# Colnago C59 150



## merckxman (Jan 23, 2002)

Special edition for 150 th anniv of Unification of Italy
http://italiancyclingjournal.blogspot.com/2011/03/colnago-c59-150-unification-of-italy.html


----------



## iyeoh (Jan 6, 2005)

Cool DI2. Unification of Italy!


----------



## iyeoh (Jan 6, 2005)

Cool bike with DI2! Unification of Italy! Like ravioli in miso soup.


----------



## nicensleazy (Aug 3, 2008)

Yes, see this at Colnago recently. Lovely colour


----------



## Jbartmc (Sep 14, 2007)

nicensleazy said:


> Yes, see this at Colnago recently. Lovely colour


It is interesting that the limited editions are Di2 specific--this one and the white version on the Colnago site. Beautiful bike.


----------



## Salsa_Lover (Jul 6, 2008)

maybe is because they know DI2 and SR11 are build on the same geographic place ?


----------



## iyeoh (Jan 6, 2005)

Salsa_Lover said:


> maybe is because they know DI2 and SR11 are build on the same geographic place ?

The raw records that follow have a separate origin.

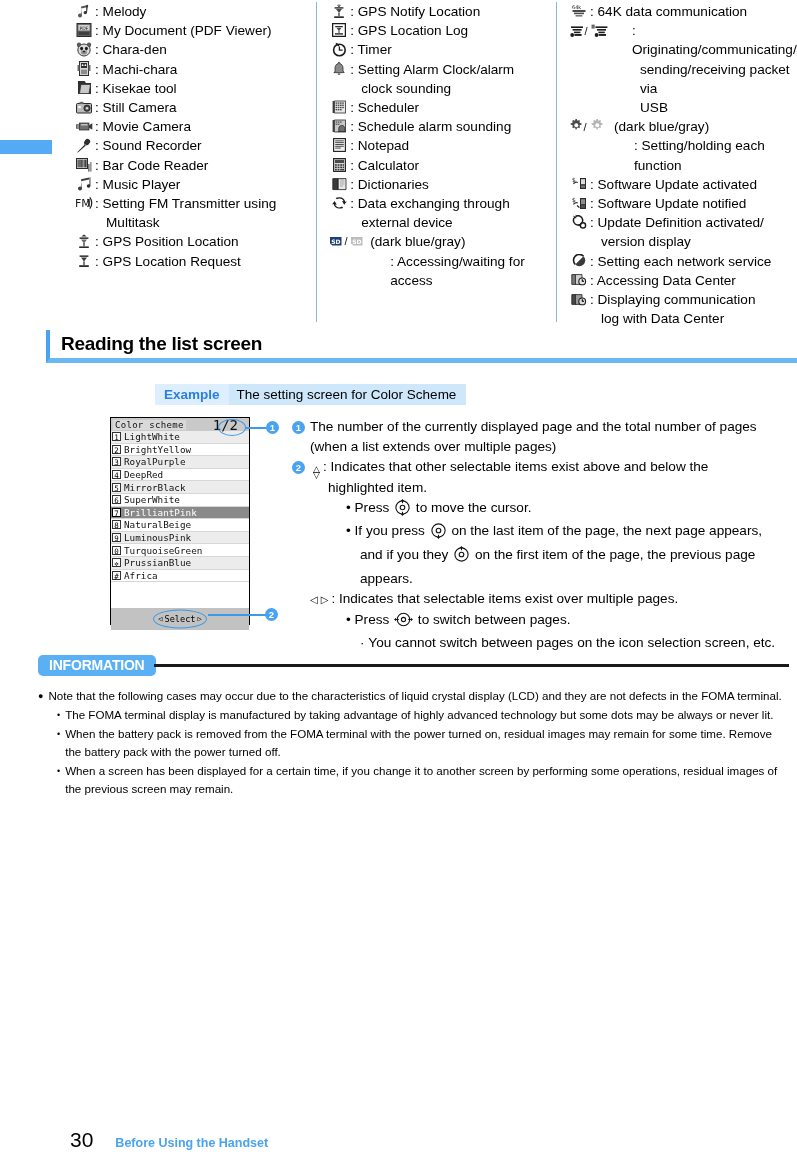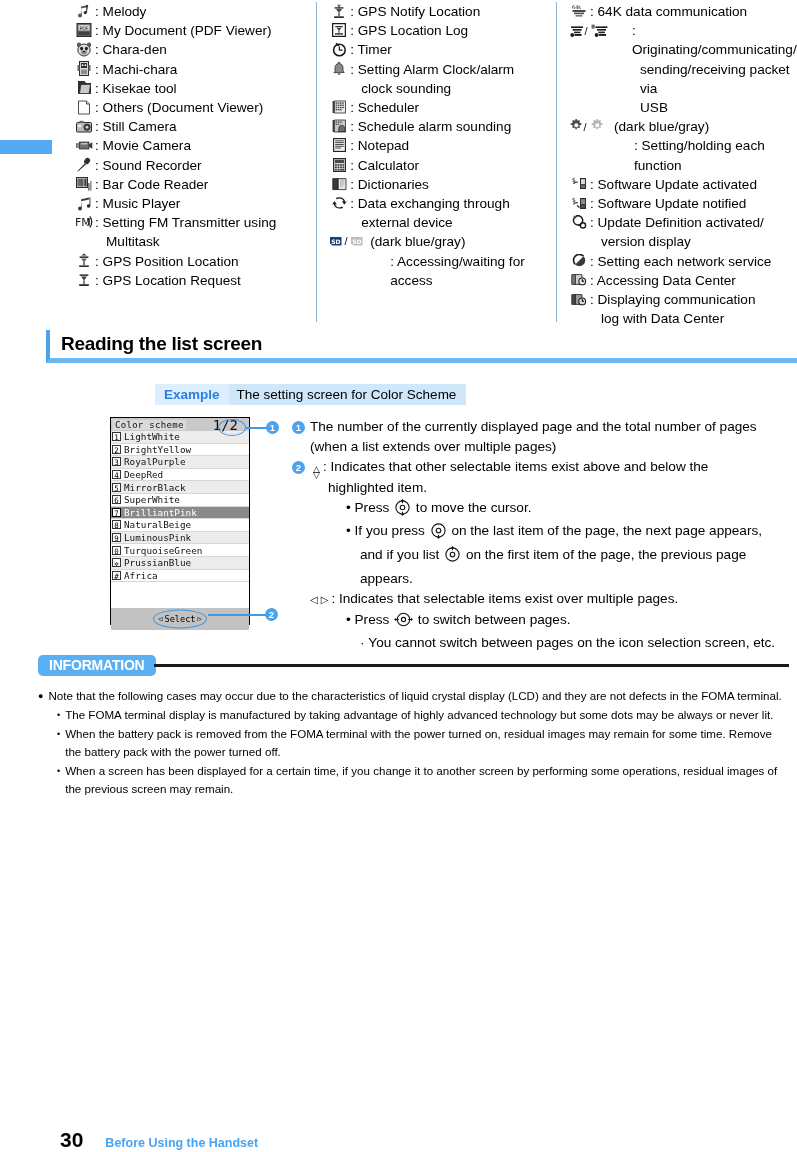--- a/index.html
+++ b/index.html
@@ -249,15 +249,6 @@
       <span class="tx">: Kisekae tool</span>
     </div>
 
-    <div class="lrow">
-      <span class="ic">
-          <svg width="14" height="15" viewBox="0 0 14 15">
-            <path d="M1.5 1h8l3 3v10h-11z" fill="#fdfdfd" stroke="#3a3a3a" stroke-width="0.9"></path>
-            <path d="M9.5 1v3h3" fill="#dcdcdc" stroke="#3a3a3a" stroke-width="0.9"></path>
-          </svg>
-        </span>
-      <span class="tx">: Others (Document Viewer)</span>
-    </div>
 
     <div class="lrow">
       <span class="ic">

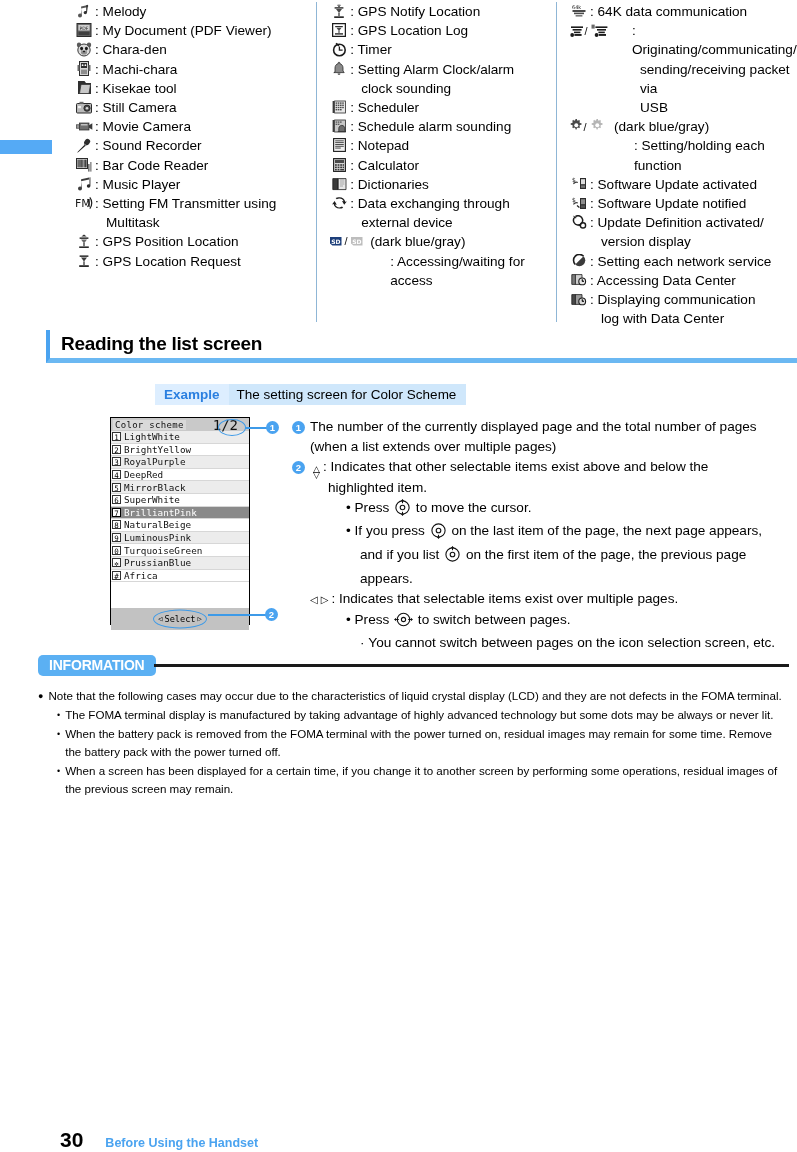--- a/index.html
+++ b/index.html
@@ -797,7 +797,7 @@
               <path d="M8.5 16.4v-3.6M7.3 15l1.2 1.4L9.7 15" stroke="#111" stroke-width="1" fill="none"></path>
             </svg></span>
         <span>on the last item of the page, the next page appears,</span></span><br>
-      <span class="an-ind3"><span>and if you list</span>
+      <span class="an-ind3"><span>and if you they</span>
         <span class="navkey"><svg width="17" height="17" viewBox="0 0 17 17">
               <circle cx="8.5" cy="8.5" r="6.6" fill="none" stroke="#111" stroke-width="1.1"></circle>
               <circle cx="8.5" cy="8.5" r="2.3" fill="none" stroke="#111" stroke-width="1.1"></circle>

As far as I know, Dura Ace is still manufactured in Osaka. Don't know about Super Record, with these hazy Italian definitions of country of origin. . I have no doubt that low end stuff from both companies are made in China, not even Taiwan, but I think the top end groups are still manufactured in the respective home countries. Campagnolo ain't made in Japan.


----------



## Salsa_Lover (Jul 6, 2008)

some nice pics


----------



## iyeoh (Jan 6, 2005)

"MADE IN ITALY". That gets bigger and bigger with each frame! If nobody cares, then why the insecurity? Oh I forgot. It's supposed to be a good thing. Would never know these days.


----------



## Jbartmc (Sep 14, 2007)

Size matters!


----------



## Salsa_Lover (Jul 6, 2008)

Tyres are Vittorias BTW


----------



## iyeoh (Jan 6, 2005)

Vittorias as in Made in Bangkok, Thailand.


----------



## iyeoh (Jan 6, 2005)

sorry


----------



## jaka (Nov 12, 2011)

Does anyone know if the 150th colors on it really come in tha high mettalic or metalflke like i see in online pictures? any reply by someone that as actually seen one in person would be helpful! AS IM THINKING OF ORDERING ONE in that color!


----------



## chrisv (Apr 16, 2006)

It is similar to the metalic spekle you see on waterski boats.


----------



## nickie (Oct 17, 2005)

*My first Colnago*

I got a C59 150TH size 48s. Unfortunately I have never posted in this forum and so per forum policy, I have to make 10 posts before I can show you a photo or a link that shows this beauty. Anyway, she is configured as follows:
C59 150TH 48s
SR 11 with 50/34 crank and 11/25 cassette, red hoods, red cable housing
White Fi'zik Arione CX with carbon braided rails
Deda 35 carbon handlebar
Deda 35 stem
Colnago bar tape
Campy Bora One wheelset with GP4000 tubs
Look Keo pedals
Elite carbon bidon cage.

Nice to hear from you guys.


----------